Lampri atau LMP menjabat sebagai Dirjen Pengendalian dan Penertiban Tanah dan Ruang ATR/BPN. Sontang Coin Manurung atau SON merupakan Kepala Kantor Pertanahan Kabupaten Bogor I. Dari pihak PT Summarecon Agung Tbk, KPK menetapkan Direktur Utama Adrianto Pitojo Adi atau ADR sebagai tersangka.
Selain itu, terdapat Arif Sugiyanto atau ARF, Fahd El Fouz atau Fahd A Rafiq atau FEZ, Rizal Pahlevi atau LEV, Erwin atau ERW, dan Muhammad Fakhry atau MF. ARF, FEZ, ERW, serta MF merupakan pihak swasta yang diduga menjadi orang kepercayaan Menteri ATR/BPN Nusron Wahid. LEV juga tercatat sebagai pihak swasta dalam perkara ini.

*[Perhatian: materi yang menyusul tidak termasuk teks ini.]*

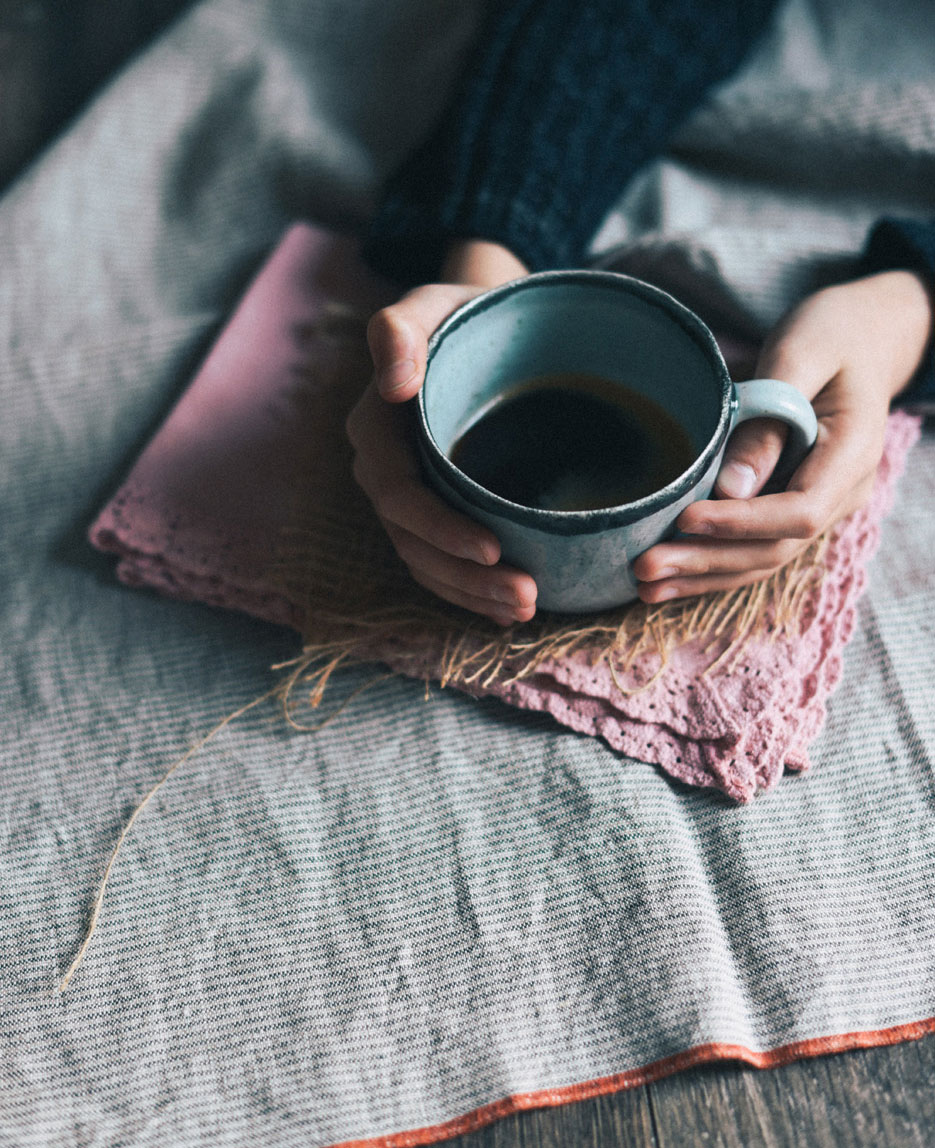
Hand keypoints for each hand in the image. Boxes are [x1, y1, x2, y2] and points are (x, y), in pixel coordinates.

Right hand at [346, 240, 538, 623]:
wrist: (483, 326)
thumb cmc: (462, 313)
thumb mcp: (434, 304)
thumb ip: (402, 329)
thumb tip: (393, 381)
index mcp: (377, 428)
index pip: (397, 494)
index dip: (440, 529)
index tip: (493, 550)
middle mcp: (384, 469)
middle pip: (413, 540)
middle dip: (464, 578)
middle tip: (525, 597)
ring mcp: (408, 495)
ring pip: (427, 561)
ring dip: (471, 594)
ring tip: (525, 609)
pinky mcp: (434, 509)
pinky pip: (440, 562)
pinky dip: (470, 589)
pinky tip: (509, 607)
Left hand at [634, 270, 933, 601]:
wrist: (863, 336)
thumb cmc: (830, 333)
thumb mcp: (800, 356)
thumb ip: (768, 421)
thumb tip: (731, 490)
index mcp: (851, 456)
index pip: (798, 512)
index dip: (741, 523)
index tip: (686, 519)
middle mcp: (841, 493)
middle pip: (774, 548)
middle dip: (707, 561)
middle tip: (645, 567)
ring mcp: (818, 505)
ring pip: (761, 558)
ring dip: (701, 575)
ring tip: (644, 586)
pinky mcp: (790, 507)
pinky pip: (752, 546)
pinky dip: (709, 564)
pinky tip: (666, 579)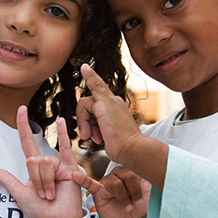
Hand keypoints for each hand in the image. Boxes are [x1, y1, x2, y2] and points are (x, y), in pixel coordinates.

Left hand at [0, 106, 83, 217]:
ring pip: (45, 163)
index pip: (27, 142)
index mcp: (35, 167)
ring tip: (51, 194)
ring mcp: (59, 165)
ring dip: (45, 181)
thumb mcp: (20, 195)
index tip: (21, 109)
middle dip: (35, 179)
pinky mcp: (71, 169)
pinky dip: (64, 136)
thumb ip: (9, 181)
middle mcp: (47, 163)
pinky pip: (66, 150)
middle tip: (42, 194)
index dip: (23, 126)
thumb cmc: (41, 211)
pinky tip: (62, 122)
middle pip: (34, 159)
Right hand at [72, 166, 149, 217]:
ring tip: (127, 206)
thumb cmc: (137, 207)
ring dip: (124, 197)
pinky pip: (90, 183)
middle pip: (126, 174)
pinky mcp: (99, 190)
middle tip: (136, 203)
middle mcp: (118, 173)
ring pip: (115, 182)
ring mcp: (107, 180)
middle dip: (134, 191)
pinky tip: (76, 176)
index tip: (146, 195)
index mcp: (132, 171)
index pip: (137, 169)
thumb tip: (163, 175)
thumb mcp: (150, 195)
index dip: (142, 183)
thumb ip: (154, 184)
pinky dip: (83, 179)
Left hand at [77, 64, 168, 190]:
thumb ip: (100, 130)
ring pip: (85, 103)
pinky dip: (85, 87)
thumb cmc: (122, 147)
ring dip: (83, 122)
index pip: (102, 91)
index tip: (85, 67)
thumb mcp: (108, 136)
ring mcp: (110, 101)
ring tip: (91, 137)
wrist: (133, 149)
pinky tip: (84, 70)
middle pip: (89, 101)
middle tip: (88, 136)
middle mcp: (114, 102)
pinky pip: (93, 85)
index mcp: (115, 108)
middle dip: (84, 119)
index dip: (93, 79)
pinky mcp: (105, 103)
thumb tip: (90, 132)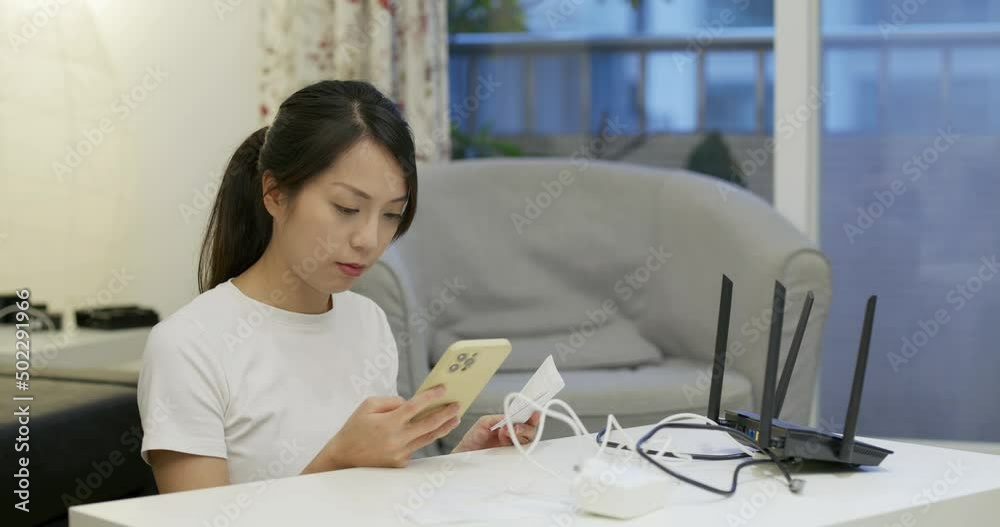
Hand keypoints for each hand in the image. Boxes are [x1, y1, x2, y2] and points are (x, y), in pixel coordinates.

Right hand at [317, 385, 460, 469]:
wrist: (343, 457)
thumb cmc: (355, 428)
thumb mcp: (367, 406)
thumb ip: (391, 401)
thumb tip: (409, 403)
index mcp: (388, 423)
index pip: (415, 406)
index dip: (431, 396)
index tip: (443, 388)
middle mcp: (397, 439)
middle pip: (429, 424)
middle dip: (445, 413)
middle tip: (457, 404)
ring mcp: (400, 453)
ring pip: (428, 438)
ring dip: (443, 427)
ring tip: (455, 418)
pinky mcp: (400, 463)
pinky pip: (415, 447)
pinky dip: (422, 438)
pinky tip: (432, 430)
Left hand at [451, 411, 541, 453]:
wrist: (464, 454)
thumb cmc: (473, 439)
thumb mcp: (485, 423)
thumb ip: (499, 419)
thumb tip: (511, 418)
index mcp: (508, 426)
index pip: (525, 420)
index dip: (532, 416)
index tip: (534, 413)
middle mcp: (513, 436)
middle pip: (530, 431)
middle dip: (526, 427)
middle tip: (515, 427)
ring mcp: (512, 447)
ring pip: (527, 441)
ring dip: (520, 434)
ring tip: (506, 432)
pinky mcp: (509, 457)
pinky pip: (520, 452)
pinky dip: (517, 446)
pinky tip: (508, 441)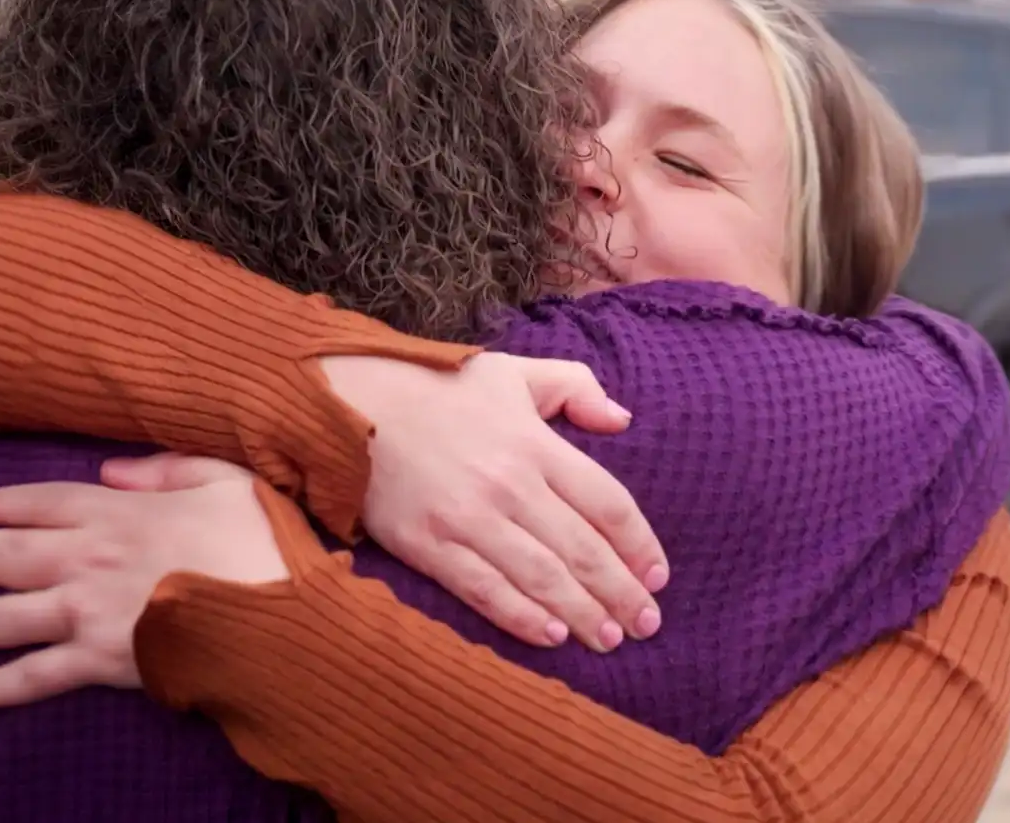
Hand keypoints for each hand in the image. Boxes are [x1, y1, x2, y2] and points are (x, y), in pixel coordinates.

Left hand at [0, 457, 283, 709]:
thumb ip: (168, 467)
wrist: (274, 613)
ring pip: (7, 615)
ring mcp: (89, 612)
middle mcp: (89, 558)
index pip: (46, 503)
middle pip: (9, 555)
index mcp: (120, 511)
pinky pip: (37, 675)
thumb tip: (111, 467)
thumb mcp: (226, 479)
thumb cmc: (261, 544)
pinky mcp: (100, 660)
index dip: (7, 504)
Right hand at [307, 351, 666, 650]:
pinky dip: (522, 616)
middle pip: (583, 549)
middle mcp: (509, 483)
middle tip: (646, 625)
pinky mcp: (428, 544)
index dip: (640, 545)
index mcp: (535, 443)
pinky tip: (551, 636)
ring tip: (609, 639)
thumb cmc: (438, 388)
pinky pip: (485, 590)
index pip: (607, 502)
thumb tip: (622, 418)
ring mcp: (468, 517)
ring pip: (542, 577)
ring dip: (583, 614)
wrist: (351, 402)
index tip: (658, 576)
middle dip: (621, 592)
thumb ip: (574, 386)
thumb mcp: (512, 370)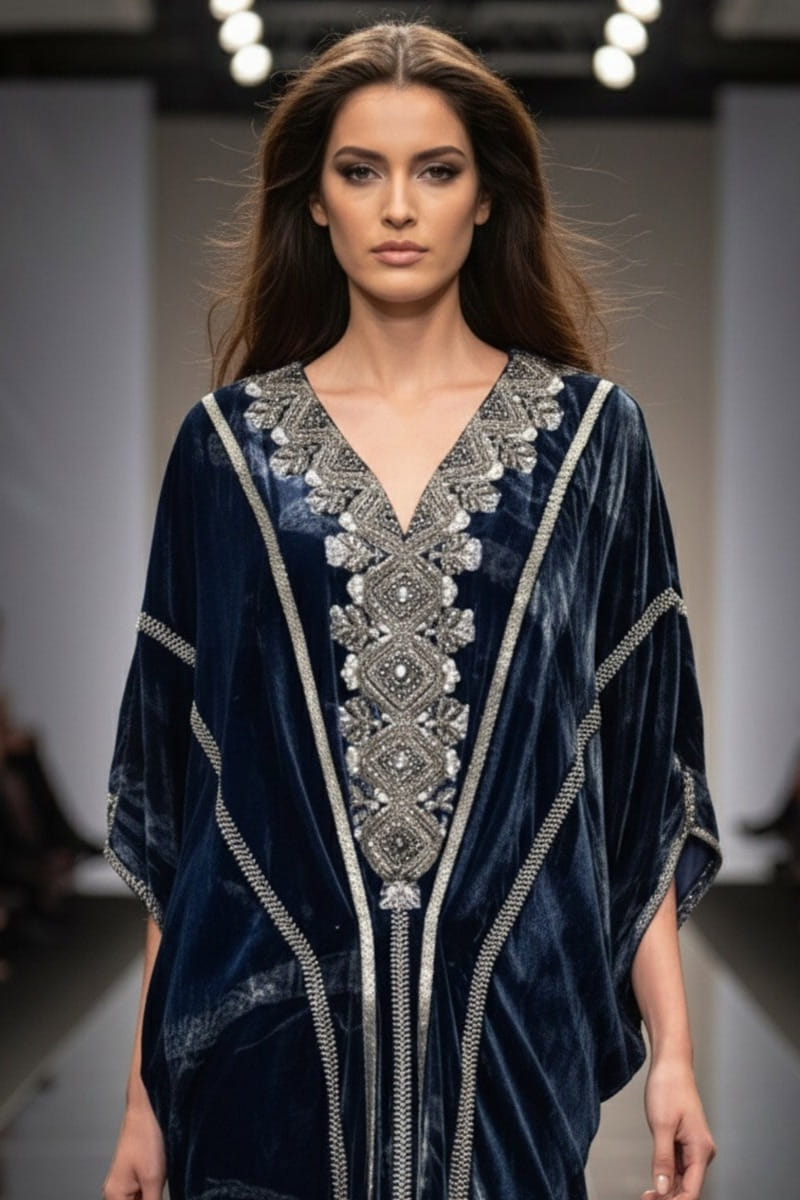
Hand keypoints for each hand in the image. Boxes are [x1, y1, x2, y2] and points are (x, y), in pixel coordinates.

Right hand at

Penetapan tersangka merupakan bagian dari proses hukum yang masih berjalan. Penyidik selanjutnya akan menguji seluruh barang bukti, mendalami peran masing-masing pihak, dan menelusuri keterkaitan antara dokumen pertanahan, pemblokiran HGB, serta dugaan pemberian maupun penerimaan uang.
Penyitaan Rp106,3 Miliar
Dalam perkara ini, KPK turut menyita uang senilai Rp106,3 miliar. Nilai tersebut disebut sebagai penyitaan terbesar sepanjang sejarah operasi tangkap tangan KPK.
Besarnya jumlah uang yang diamankan menempatkan perkara ini sebagai perhatian penting dalam pengawasan layanan pertanahan. Pembuktian di tahap berikutnya akan menentukan bagaimana asal-usul, tujuan, serta hubungan dana tersebut dengan dugaan suap pembukaan blokir HGB Summarecon di Bogor.
Related Reading
Frequently Asked Questions
What is Kian Terang Perkara Suap Usai KPK Geledah?Kian Terang Perkara Suap Usai KPK Geledah is the main topic of this guide. The article explains the context, practical details, and next steps readers should understand.
Why does Kian Terang Perkara Suap Usai KPK Geledah matter?Kian Terang Perkara Suap Usai KPK Geledah matters because readers are looking for a useful answer, not just a short summary. Good content should match search intent and help them decide what to do next.